In the aftermath of the 1993 West Coast E. coli outbreak caused by contaminated fast food, Stop Foodborne Illness was born. Originally, we were known as Safe Tables Our Priority or S.T.O.P. This watershed event, which resulted in the deaths of four children and hundreds more sickened, brought the issue of food safety to the forefront of the national media, and spurred a long-overdue conversation and examination of food safety standards and practices.
Though our name has changed to Stop Foodborne Illness, we continue to be a respected leader in consumer advocacy. 2013 was our 20th year anniversary, and as they have done for more than two decades, government officials, industry leaders, academics, public health organizations, members of Congress, and the media regularly recognize and consult Stop Foodborne Illness on issues concerning food safety.
We wanted to know the truth.
Our children and our parents suffered; some even died. Our food isn’t safe?!
Why hadn’t we heard about this before it was too late?
In 1992 most of us had no idea what E. coli was, let alone the kind of havoc it was capable of unleashing. Unfortunately, in 1993 we learned all too well. Out of the collective grief and anger of individuals, whose children and families were unmercifully caught in what would come to be known as the West Coast E. coli Outbreak, Stop Foodborne Illness (Stop) formed under the name Safe Tables Our Priority (S.T.O.P.).
Thanks to media attention and the publication of victim’s names, families and individuals were able to come together. Through Stop, they found support and a place to voice their frustration.
These were not microbiologists, doctors, or pathologists — but fathers, mothers, siblings, and children who, propelled by love and confusion and anger, knew they had to raise a voice that America would hear.
Incorporated as a not-for-profit in California in 1994, Safe Tables Our Priority (S.T.O.P. or Safe Tables) began as a grassroots effort. Since no other government or non-governmental organization was addressing this issue, S.T.O.P. rose to the challenge. Early on, Safe Tables was a touchstone for families in pain and a resource for media outlets looking to provide answers. Increasing awareness about foodborne pathogens served as a guiding principle for the first S.T.O.P. members.

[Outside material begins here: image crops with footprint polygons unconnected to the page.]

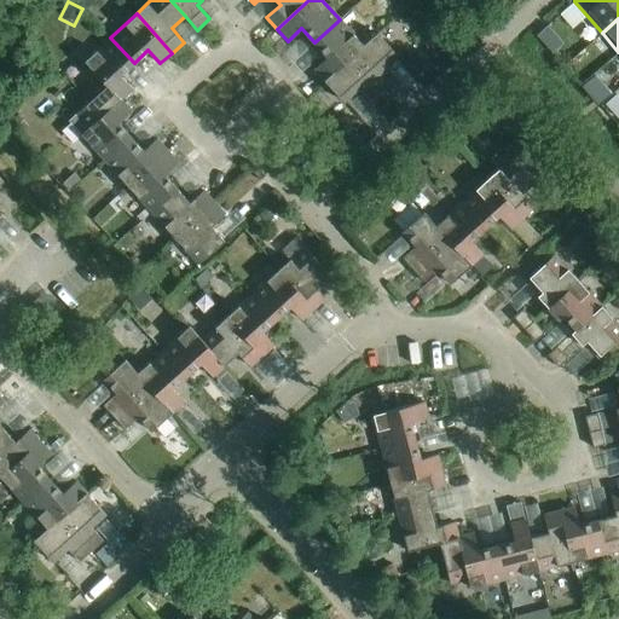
[(324,80),(351,57),(364,45),(363,45),(340,19),(314,42),(327,56),(313,69),(324,80)]
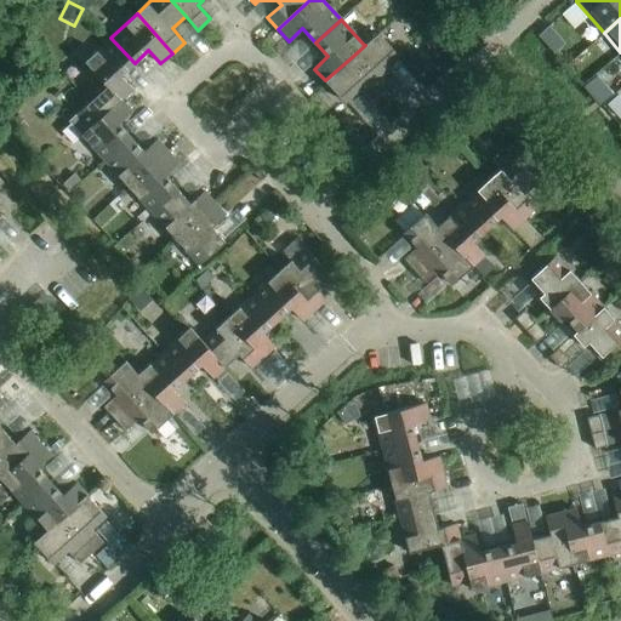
[(365,45),(352,57),(383,91),(394,81),(382,67),(397,55),(377,33),(364,45),(365,45)]
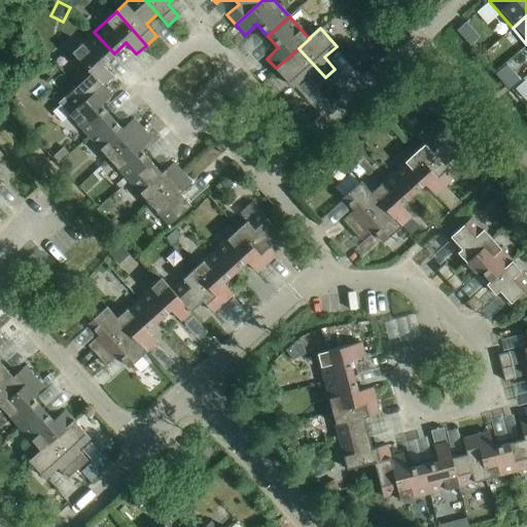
[(72,51),(91,73),(92,72),(103,84),(112,75),(102,64),(114,54),(94,32),(72,51)]
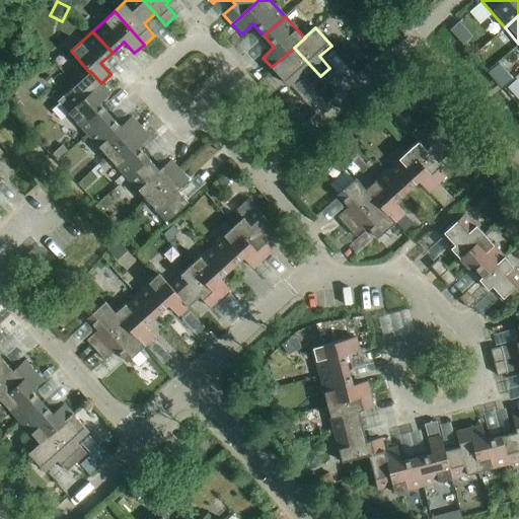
[(294,48),(272,67),(288,85),(300,74),(310,85),(320,76),(294,48)]
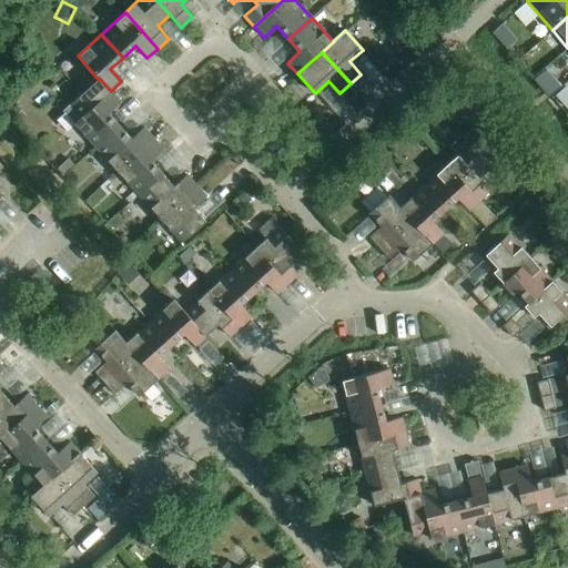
[(74,123),(95,146),(120,125),(108,112),(120,101),(111,91),(99,78),(98,79),(69,104),(80,117),(74,123)]
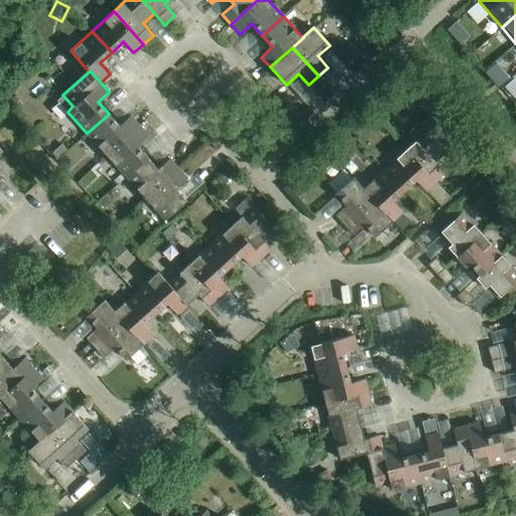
[(15,96),(6,104),(15,114),(23,106),(15,96)]
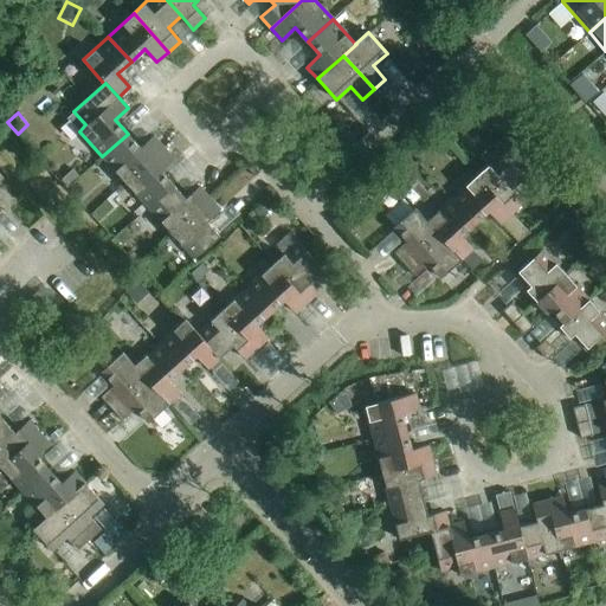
[(102,156),(126,182),(163,147),(153,135),(140,148),(128,134),(102,156)]
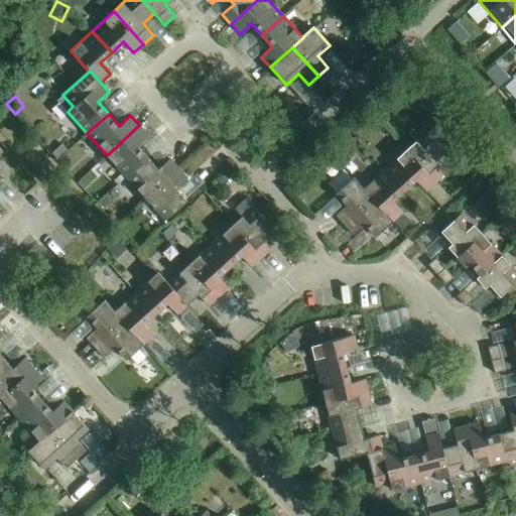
[(349,137),(362,125),(355,118),(342,129),(349,137)]
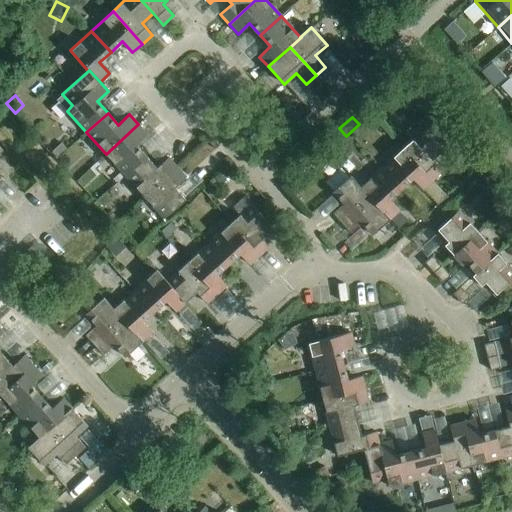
[(106,154),(125,175),(146,156),(136,144),(147,134),(138,124),(106,154)]
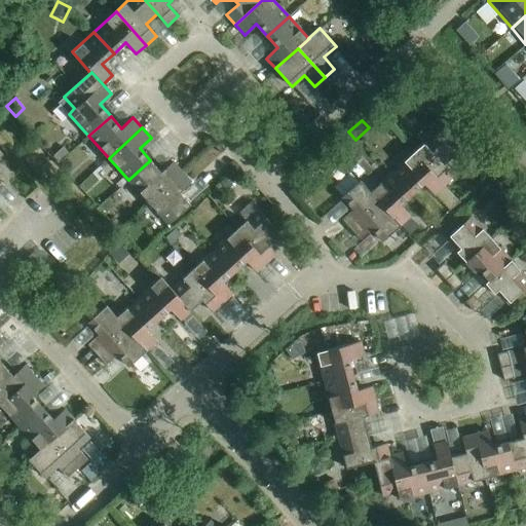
[(436,132),(414,152),(444,185),(454,176),(444,164),(456,153),(436,132)]
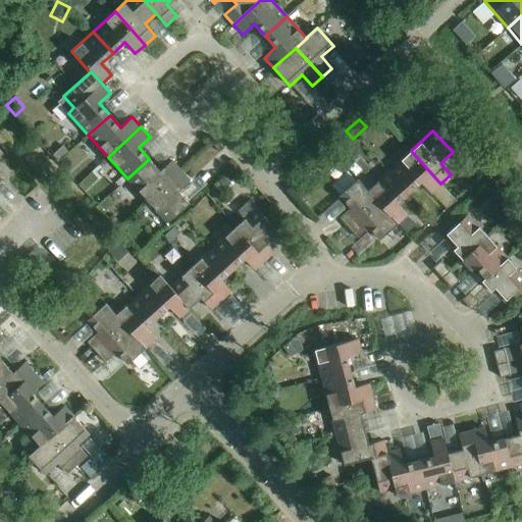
[(341,143),(331,151),(340,159),(348,151),(341,143)]
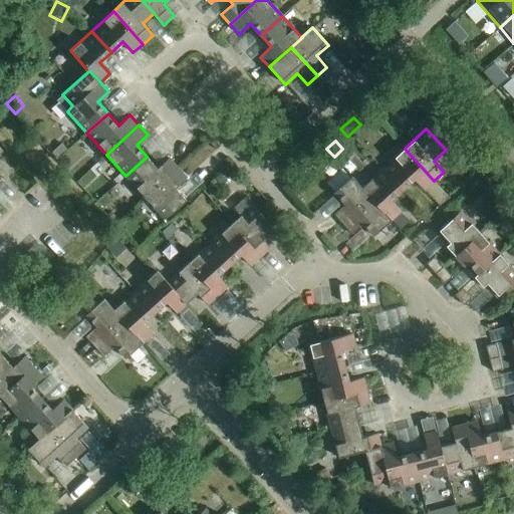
[(405,149),(382,168),(403,189),(414,179),(424,190),(434,181),(405,149)]
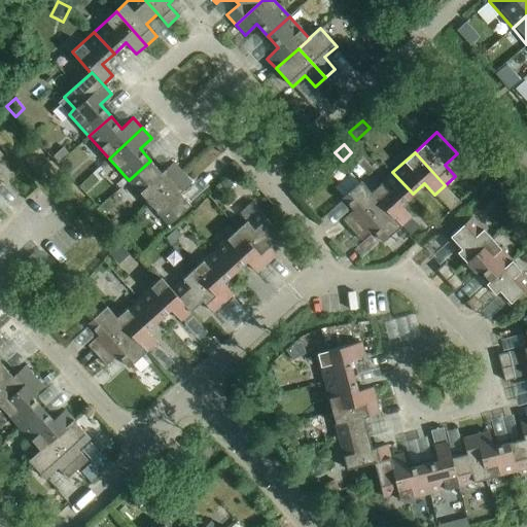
[(129,180),(148,202),(182,172),(173,162),(162,172),(150,161),(129,180)]
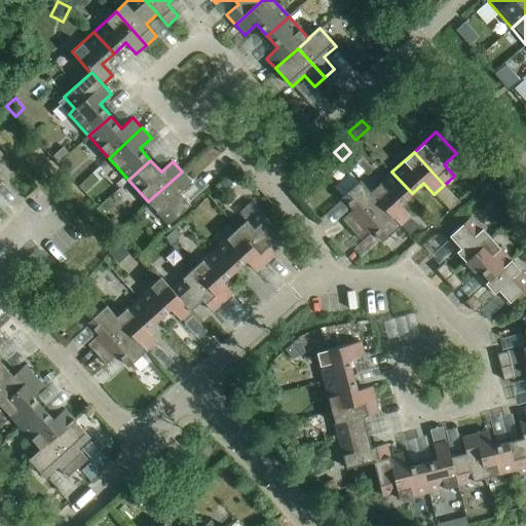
[(182,172),(148,201),(168,224),(190,204),(179,192),(191,182),(182,172)]
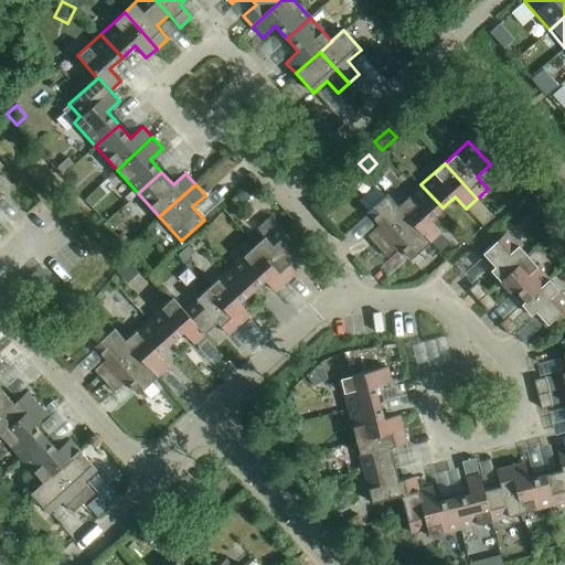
[(420,184),(397,205),(397,206),(408,217),(429,242),(440,232),(429,220),(443,208),(420,184)]
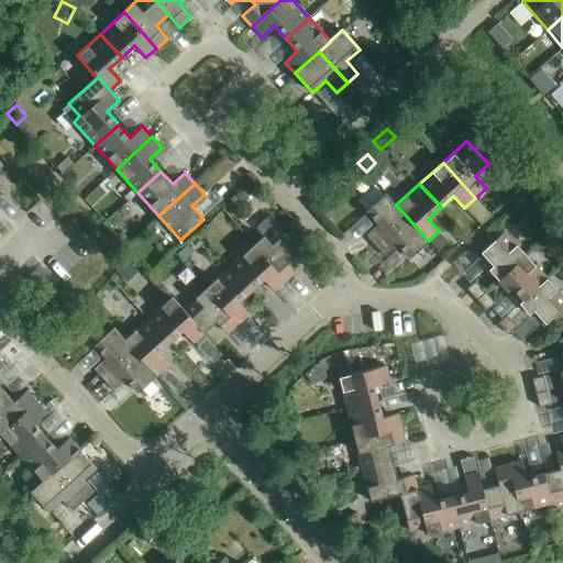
[(365,234),(375,245),(407,217),(396,206),(396,205),(385,192),(366,210),(378,223),(365,234)]
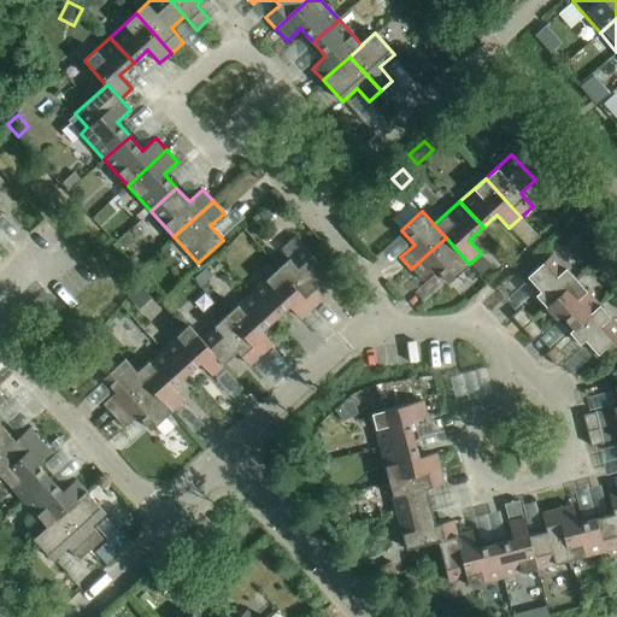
[(358,212),(346,222),(357,234),(369,224),(358,212)]
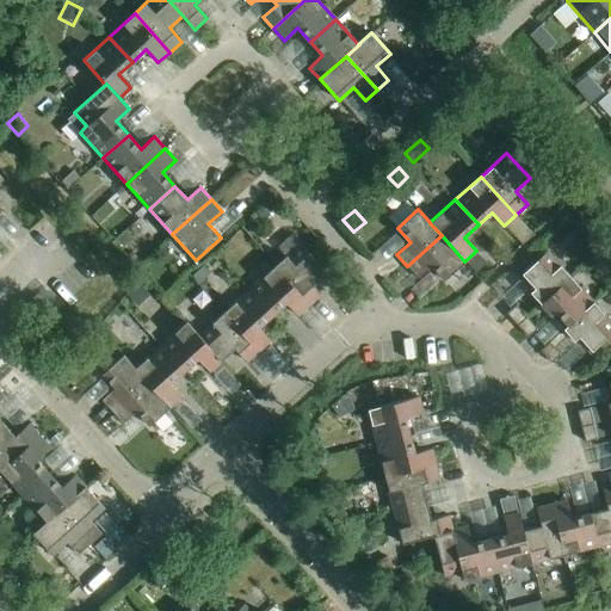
[(442,235),(407,266),(418,278),(431,266),(444,281),(464,261),(442,235)]
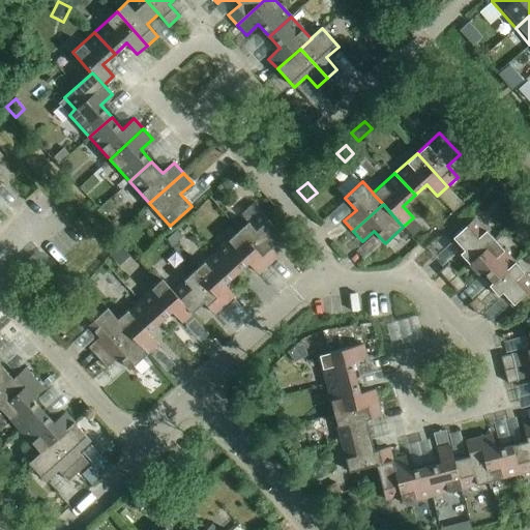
[(261,210),(238,231),(268,264),(278,255),(268,243),(281,232),(261,210)]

We learned that a myriad of government agencies oversee food safety. We saw, firsthand, the lack of effective communication between federal, state and local agencies. We came to understand that thousands of people like us sought answers. We learned how food becomes contaminated. We understood the weaknesses of the system and the complexity of the challenge of preventing foodborne illness.
We learned that the United States government — our government — already knew about emerging foodborne pathogens, but lacked a comprehensive plan to combat them. We learned that scientists and consumer advocates had been quietly warning the United States Department of Agriculture (USDA), Congress, and the media that a failure to inspect meat and poultry for bacteria would lead to a food safety disaster.
Time was of the essence. Although there was significant resistance at every turn, our outrage was the fuel that drove us.
S.T.O.P. joined the Safe Food Coalition and became a strong voice within this group. Industry held power, influence, and money. Safe Tables held truth — individuals whose lives had been irreparably altered by foodborne illness. Victims and families continued to tell their stories and, with the advocacy of our Safe Food Coalition partners, became a catalyst for change.
In 1996, S.T.O.P. was invited to sit at the policy making table.
After numerous, substantive contacts, and countless hours spent educating the USDA and the meat industry about the devastation caused by E. coli, Stop became a key element in facilitating the first meat and poultry reforms since 1906. S.T.O.P. members were so influential that founders Nancy and Roni were invited to witness the historic overhaul be signed into law.
For the first time, the faces of foodborne illness superseded the statistics.
Over the years, Stop has significantly improved public health by raising awareness about foodborne pathogens, advocating for stricter regulations, and assisting those personally impacted by foodborne illness. As a result of our work, and the work of our many volunteer advocates, Stop Foodborne Illness has been at the forefront of numerous historical achievements including: facilitating the first meat and poultry reforms since 1906, winning microbial testing & zero tolerance for pathogens in school lunch meat, passage of the FDA Food Safety Modernization Act (FSMA), and USDA-required testing for non-O157 STECs.
We regularly work with and inform receptive food industry trade groups and companies, national and local media, government representatives on both sides of the aisle, as well as the USDA (U.S. Department of Agriculture), the FDA (U.S. Food and Drug Administration), HHS (Department of Health and Human Services), and the CDC (Centers for Disease Control and Prevention). We hold congressional forums and panels with Legislators, those affected by foodborne illness, and professionals from a diverse range of disciplines.
Our members’ dedication remains one of the major reasons for our success. Some initially sought out Stop for help, then became involved, learned about the issues and shared their stories in the media and on Capitol Hill. Their grief has not gone unnoticed.
In January 2011, due in large part to Stop Foodborne Illness and the tireless efforts of its members, President Barack Obama signed H.R. 2751 The FDA Food Safety Modernization Act (FSMA) into law. The FDA now possesses mandatory recall authority, and must inspect facilities more frequently.